• Problems:
(a) In the text on learning metrical patterns, could you shorten the paragraph that begins "Schultz et al." or recast it as a list, keeping its main facts?
(b) Could you format the entries as a numbered list, starting with the line containing "class: Magnoliopsida" and going on through the end of the entries, both included? Leave out blank lines and the pictures.

• Document extract:
■ ■ ■ ■ ■
Schultz et al.  examined IL of strongly metrical patterns in two experiments. Although the two conditions reported here were identical, the aim of the two experiments differed (see 11). In Experiment 1, IL of strongly metrical in a multiple response task was compared to IL in a single response task (i.e., both were adaptations of the classical SRT) with task type as a between-subjects variable. In Experiment 2, the IL of strongly metrical and nonmetrical patterns was investigated using a single response task, with metricality as a between-subjects variable. The present study examines recognition data from the strongly metrical conditions using the single response task in Experiments 1 and 2. In Experiments 1 and 2, results of the SRT demonstrated that metrical patterns were learned. There was also evidence that the metrical framework was learned in both experiments, as the introduction of a novel weakly metrical pattern resulted in a greater RT increase than the introduction of a novel strongly metrical pattern. Importantly, differences in RT increases to strongly and weakly metrical patterns demonstrated that people are sensitive to the feature of metrical strength . Thus, it is imperative that models of the recognition of temporal patterns are sensitive to the detection of metrical frameworks and metrical strength. To ascertain whether learning was implicit, a generation task (based on ) was employed following the SRT. Results of the generation task in Experiments 1 and 2 revealed IL in the absence of familiarity and perceptual fluency-based cues and demonstrated that learning was implicit. After the generation task, participants performed the recognition task described in the present paper.
■ ■ ■ ■ ■
• Entries shown:
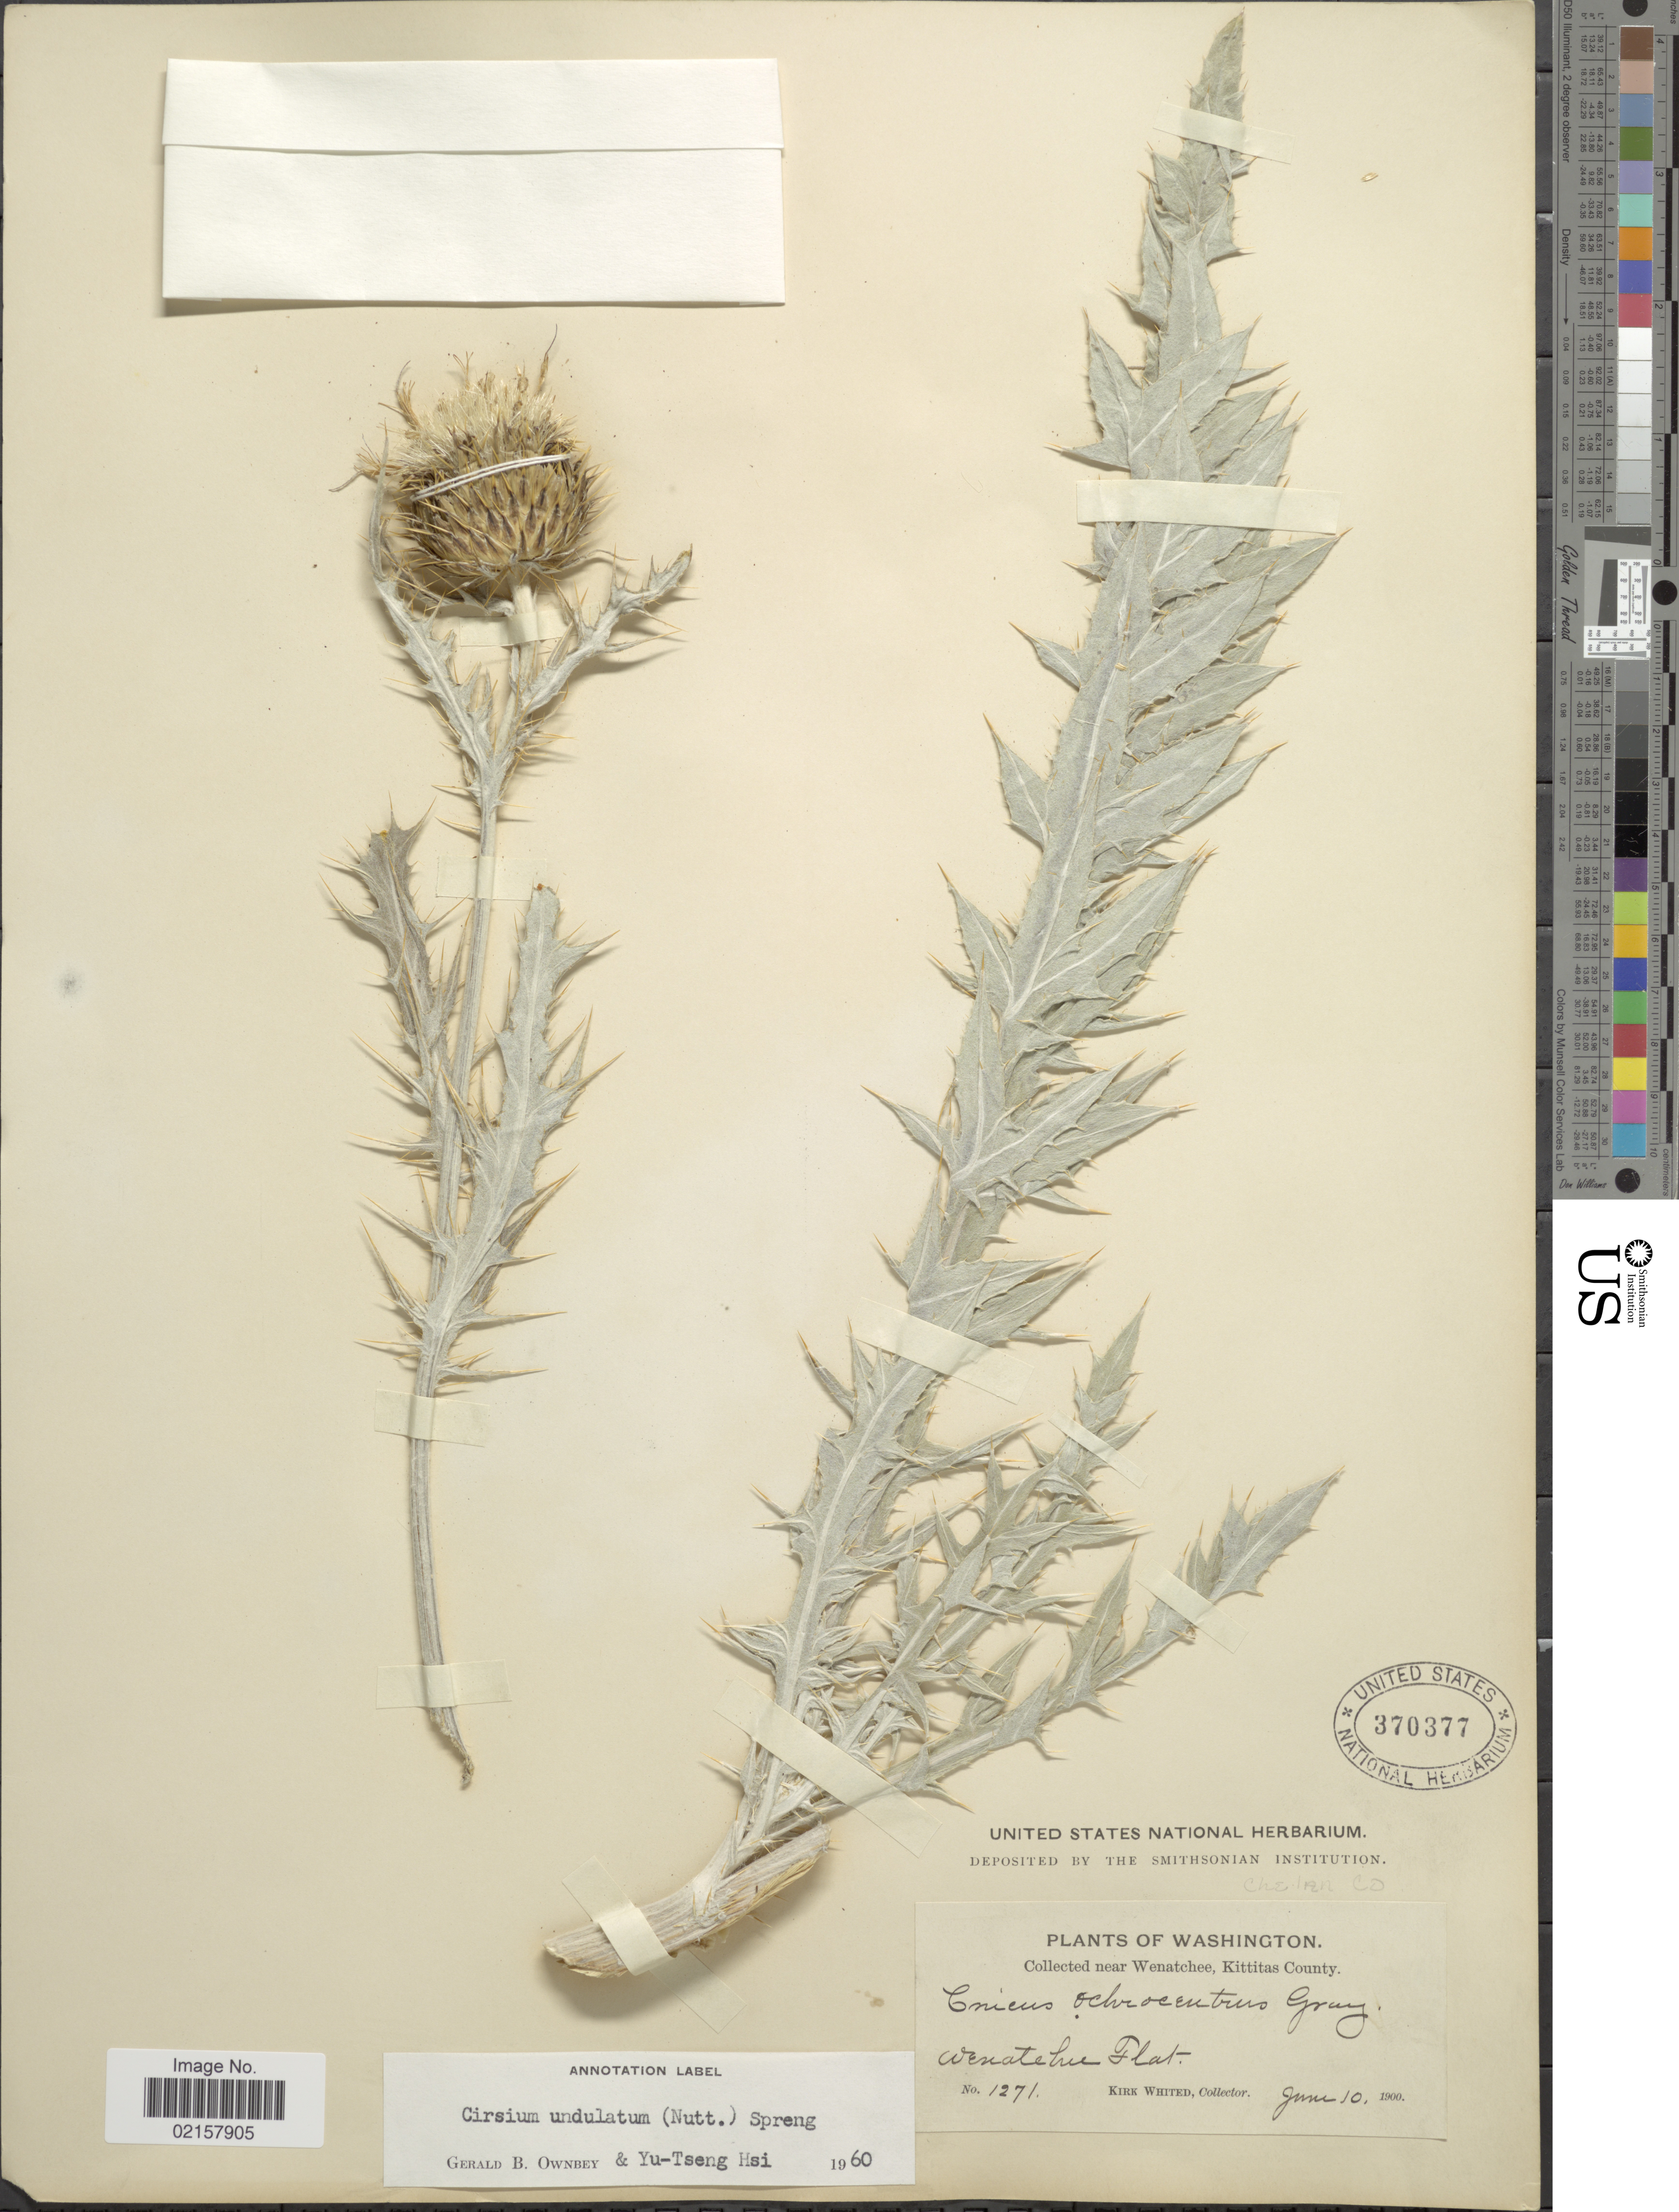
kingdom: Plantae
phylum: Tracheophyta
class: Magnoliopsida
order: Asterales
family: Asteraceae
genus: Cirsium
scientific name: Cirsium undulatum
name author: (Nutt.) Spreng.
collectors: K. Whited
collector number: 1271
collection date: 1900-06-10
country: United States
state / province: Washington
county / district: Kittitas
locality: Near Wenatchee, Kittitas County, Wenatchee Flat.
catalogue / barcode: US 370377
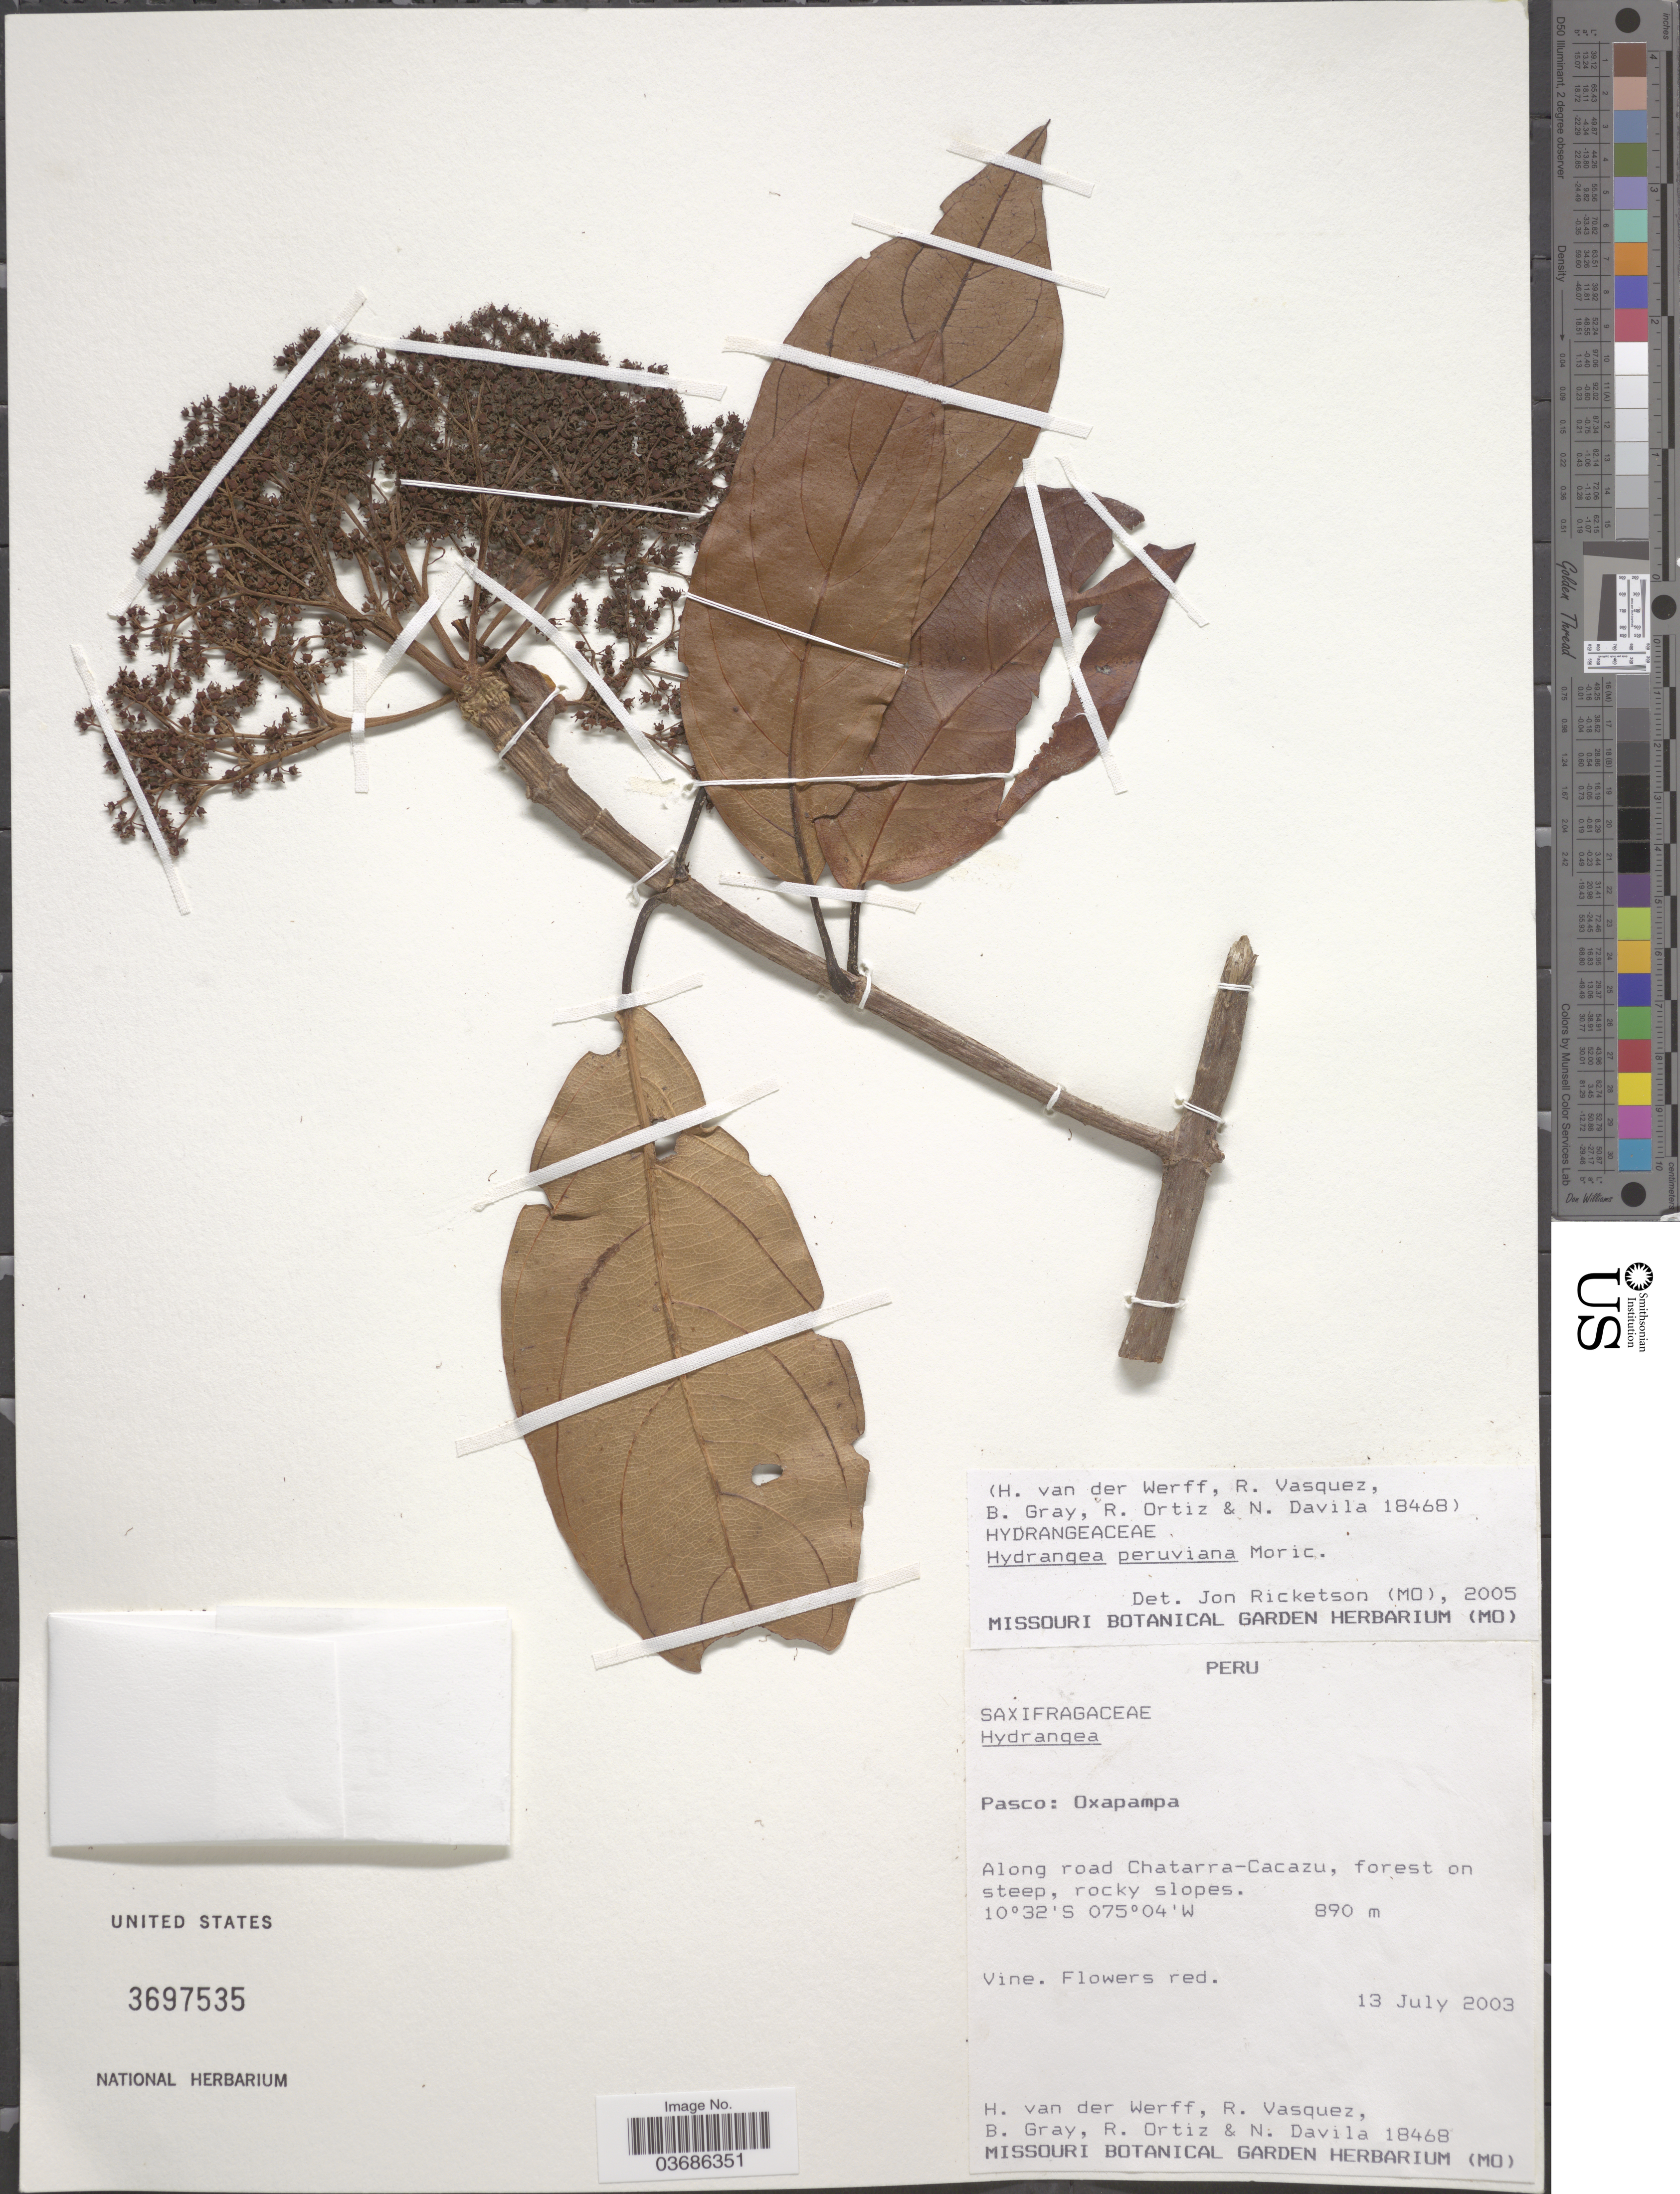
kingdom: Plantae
■ ■ ■ ■ ■
• Answers to the tasks:
(a)
- Schultz et al. examined IL of strongly metrical patterns in two experiments. The conditions reported were identical, but the aims differed.
- Experiment 1 compared IL of strongly metrical patterns in a multiple response task with IL in a single response task. Both tasks were adaptations of the classical SRT, and task type was a between-subjects variable.
- Experiment 2 used a single response task to study IL of strongly metrical and nonmetrical patterns, with metricality as a between-subjects variable.
- The present study examines recognition data from the strongly metrical, single response conditions of both experiments.
- SRT results showed that metrical patterns were learned.
- A novel weakly metrical pattern caused a greater RT increase than a novel strongly metrical one. This showed that the metrical framework was learned and that people are sensitive to metrical strength.
- Models of temporal pattern recognition must therefore be sensitive to metrical frameworks and metrical strength.
- A generation task after the SRT revealed IL without familiarity or perceptual fluency-based cues, showing that learning was implicit.
- Participants then performed the recognition task described in the present paper.

(b)
1. class: Magnoliopsida
2. order: Asterales
3. family: Asteraceae
4. genus: Cirsium
5. scientific name: Cirsium undulatum
6. name author: (Nutt.) Spreng.
7. collectors: K. Whited
8. collector number: 1271
9. collection date: 1900-06-10
10. country: United States
11. state / province: Washington
12. county / district: Kittitas
13. locality: Near Wenatchee, Kittitas County, Wenatchee Flat.
14. catalogue / barcode: US 370377
15. kingdom: Plantae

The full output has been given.